One of your early groups, Ragni, included an early (your earliest?) collaboration with Karl—a black-and-white graphic novella you sold with the EP. What was the novella about, and how did Karl incorporate the album into the art?
The Ragni EP release was only four songs. Karl didn’t work on the music directly, but he certainly influenced it, offering some critical suggestions in the mixing phase, as I recall. It was around that time that I spoke to him about the packaging for the physical release, the CD. I really wanted a visual component to act as a doorway into the sonic world of the album, so listeners could “see” where we were going with the songs. Karl chose to loosely adapt the third track, “The North Sea Epoch,” perfectly capturing the tone of the song and the album in a loose-line style under silky ink washes. Looking at it now, it could almost be a side chapter of Isola! Perhaps we should revisit it down the road…
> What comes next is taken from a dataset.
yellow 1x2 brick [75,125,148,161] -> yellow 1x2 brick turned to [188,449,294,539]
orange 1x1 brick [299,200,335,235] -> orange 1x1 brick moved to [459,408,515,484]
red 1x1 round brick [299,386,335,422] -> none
As well as performing live with the Ragni band to a moving picture show of comic images from the novella, we published the story online way back in 2007 as part of the Transmission-X project, along with Karl’s Abominable Charles Christopher and weekly strips from a host of other future comics superstars (Cameron Stewart, Ramon Perez, Andy Belanger, Michael Cho, Scott Hepburn to name a few!) The site has been offline for a few years now, but it was interesting to see how readers felt about discovering the music as a soundtrack for a comic they’d read online, as opposed to experiencing both aspects of the project simultaneously through the CD packaging or our live shows.
That was a musical project that had a comic element, and now Isola is a comic project with musical elements—issue two features Rook and an unnamed character singing the same ballad. And it’s not your first cross-pollination: you recorded two EPs for Black Canary. How do you successfully incorporate musical themes into comics using visuals alone?
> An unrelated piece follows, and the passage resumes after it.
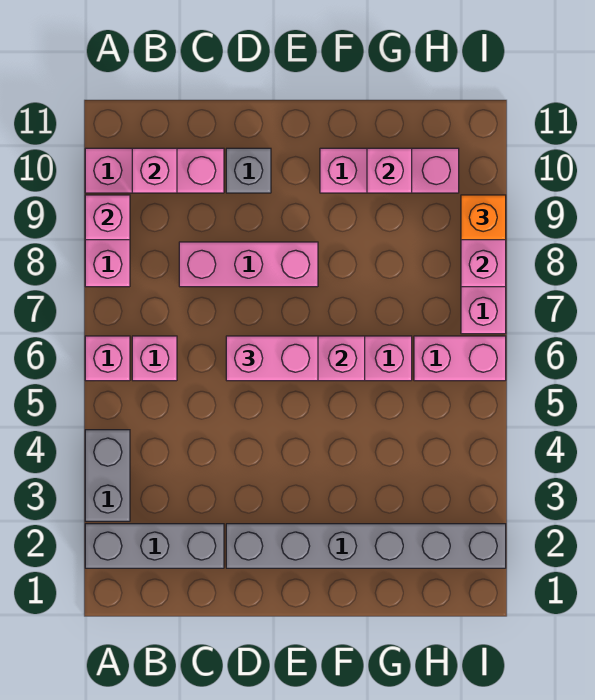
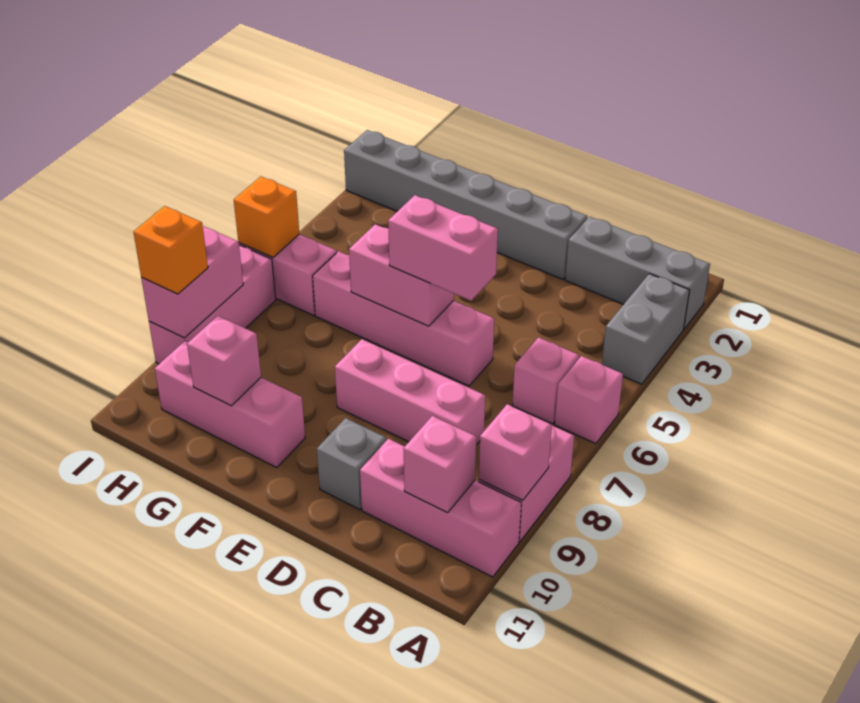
none -> orange 1x1 brick [234,177,299,258]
It should’ve been easier with Black Canary, as it was a story about a superhero joining a rock band. Turned out to be tougher than I’d thought, as neither my collaborator, Annie Wu, or I wanted to go the traditional route of using notation and/or lyrics to suggest sound on the comics page. Thankfully, Annie’s a genius and along with our colorist, Lee Loughridge, we attempted to come up with a new visual language for the feeling of music and the power of sound. Creating actual music to go along with the series with my old producer/bandmate, Joseph Donovan, was the easy part. (Just kidding!! Joseph worked his butt off on those songs, and they’re AMAZING! Please give them a listen if you get a chance!)
In the Black Canary series, Lee would use color to suggest themes, and we’re doing something like that in Isola as well. Where in a film you’d hear a character’s leitmotif every time they walk on screen, you’ll note in Isola that Michele Assarasakorn (MSassyK) uses particular colors to directly suggest certain characters or elements of the story.
We’re also attempting to deal directly with sound in a different way in Isola. We don’t want the reader to get bogged down in the exact spelling or potential meaning of Western-style onomatopoeia, so we instead use invented symbols to evoke the feeling of sound on the page. Karl incorporates them into the art, making them integral to the reading experience.
Karl and our letterer, Aditya Bidikar, are inventing new symbols and visual languages nearly every issue to suggest some new part that sound and music might play in the world of Isola. They’re doing really remarkable work on this series!
Are there any plans to record any companion music for Isola?
I hope we can record some music for Isola. Even just a theme song. I have a lot of ideas but little time to crack into it. Sure, I could hand it off to someone else to do, but what fun would that be? Hahaha!
Isola #5 is out now with Isola Vol. 1 releasing on October 30, 2018.